TEXT
= = = =

Monday, April 6, 2009

On Realism and Pancakes

Hollywood gives us paper cut-out heroes, archetypal characters from the tradition of Greek epics. They hold our larger-than-life expectations, fight against impossible odds, make inhuman sacrifices, and in the end, things always work out. To them, their lives are already written and their decisions are guided by higher fate. There's never any uncertainty when Ripley goes back to save Newt, or when T-800 melts himself in the foundry, or when Jack Bauer tortures a suspect for intel; they do what has to be done. Sarah Connor Chronicles is the opposite of everything we've come to expect from the entertainment industry. The FOX show challenges us with a study of realism in our modern mythology of science fiction. This magic realism is a clear departure from the march of the ordinary, and the discordance may be the cause of the show's downfall.

Let's start with the small things. Life is in the details, as they say. One of the first complains about the show was about pancakes. Sarah Connor cooks pancakes for her son, the future savior of human kind. Sarah Connor, the stone-cold bad ass who blew up Cyberdyne in T2, who faced down two killer cyborgs from the future, is making pancakes. And then she's packing lunch for John, maybe a PB&J sandwich. John Connor goes grocery shopping. Absurd? No, the only absurdity is our willingness to accept these characters as super human. Have you ever wondered how Picard could pee while wearing a full body uniform? I have. What do you think goes through Sarah Connor's mind when she wakes up? Would she wake up every morning worrying about the impending nuclear holocaust? In Kafka's The Metamorphosis, the character Gregor woke up one morning and found himself transformed into a giant insect; his first thoughts were about the bad weather and his crappy job. I'm guessing Sarah Connor thinks about what to have for breakfast.

What else would be on Sarah Connor's mind? In many sci-fi and fantasy stories, the protagonist undergoes a transformation from normal to extraordinary. We can see examples in The Matrix, Lord of the Rings, Harry Potter. Something happens to the hero that completely alters her perspective of the world, and in essence changes who she is. In the intro to Terminator 1, we see Sarah Connor, naive, fumbling, at her job as a waitress, at home doing her hair and makeup with her roommate -- her normal life. At the end of the movie, she fights for survival against a time-traveling killer cyborg, who was sent to murder her and her unborn son, the future savior of humanity.

= = = =

DATASET EXTRACT
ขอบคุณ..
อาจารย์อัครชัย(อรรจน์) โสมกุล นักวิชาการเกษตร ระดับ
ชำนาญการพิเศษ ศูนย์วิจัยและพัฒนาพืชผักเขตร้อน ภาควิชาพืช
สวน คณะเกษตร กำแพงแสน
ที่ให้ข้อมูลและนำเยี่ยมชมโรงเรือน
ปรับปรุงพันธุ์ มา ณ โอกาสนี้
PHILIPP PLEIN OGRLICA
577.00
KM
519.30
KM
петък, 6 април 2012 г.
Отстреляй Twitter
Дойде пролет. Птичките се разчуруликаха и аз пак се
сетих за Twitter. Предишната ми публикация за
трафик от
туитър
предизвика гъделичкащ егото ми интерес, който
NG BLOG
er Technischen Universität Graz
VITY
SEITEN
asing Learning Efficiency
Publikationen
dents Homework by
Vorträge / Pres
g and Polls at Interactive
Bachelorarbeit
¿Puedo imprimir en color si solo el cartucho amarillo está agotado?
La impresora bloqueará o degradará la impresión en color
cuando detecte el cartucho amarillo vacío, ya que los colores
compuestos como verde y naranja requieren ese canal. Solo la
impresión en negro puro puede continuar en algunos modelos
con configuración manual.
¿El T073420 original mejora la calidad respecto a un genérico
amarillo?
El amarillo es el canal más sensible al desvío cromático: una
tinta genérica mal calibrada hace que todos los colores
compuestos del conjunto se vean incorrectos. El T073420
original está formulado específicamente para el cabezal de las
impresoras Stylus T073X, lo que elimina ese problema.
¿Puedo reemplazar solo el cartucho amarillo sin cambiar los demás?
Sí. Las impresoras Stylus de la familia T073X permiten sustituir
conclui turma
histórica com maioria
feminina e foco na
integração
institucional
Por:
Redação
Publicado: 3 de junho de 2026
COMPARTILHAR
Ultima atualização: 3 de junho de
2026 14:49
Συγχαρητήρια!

= = = =

PARTS OF THE EXERCISE
**A.** Write out the essay on realism and pancakes between "What else would" and "savior of humanity.", inclusive.
**B.** Extend the essay on realism and pancakes beyond its final sentence.
The entries are not required for this work.

REPLIES
**A.**
What else would be on Sarah Connor's mind? In many sci-fi and fantasy stories, the protagonist undergoes a transformation from normal to extraordinary. We can see examples in The Matrix, Lord of the Rings, Harry Potter. Something happens to the hero that completely alters her perspective of the world, and in essence changes who she is. In the intro to Terminator 1, we see Sarah Connor, naive, fumbling, at her job as a waitress, at home doing her hair and makeup with her roommate -- her normal life. At the end of the movie, she fights for survival against a time-traveling killer cyborg, who was sent to murder her and her unborn son, the future savior of humanity.

**B.**
In T1, these two Sarah Connors are different people; the chasm between them is so deep that one could not even imagine living the other's life. But both Sarahs are present in the Fox show: the normal Sarah: mother, woman, human, and the extraordinary Sarah: fugitive, guardian, hero. One Sarah tries to raise her son to be a strong, capable man. The other prepares her son to be the leader of humankind in a resistance against the machines. One Sarah tries to protect her son against sketchy girlfriends and unhealthy relationships. The other tries to protect him against cyborg assassins. One Sarah worries about getting breast cancer and is afraid of losing the closeness that she shares with her son (She even had a dream where cyborg Cameron made pancakes for John Connor!) The other worries about a malicious AI that wants to see the world burn. One Sarah makes friends with the neighbor. The other trusts absolutely nobody. One Sarah is paranoid, chasing random patterns and UFOs. The other shoulders the fight against a future that seems inevitable. On the FOX show, the two personas are meshed together into one identity. She did not leave behind her normal life, though she is no longer naive nor clumsy. To her, the mundane and the fantastic are not in different worlds; they coexist in one.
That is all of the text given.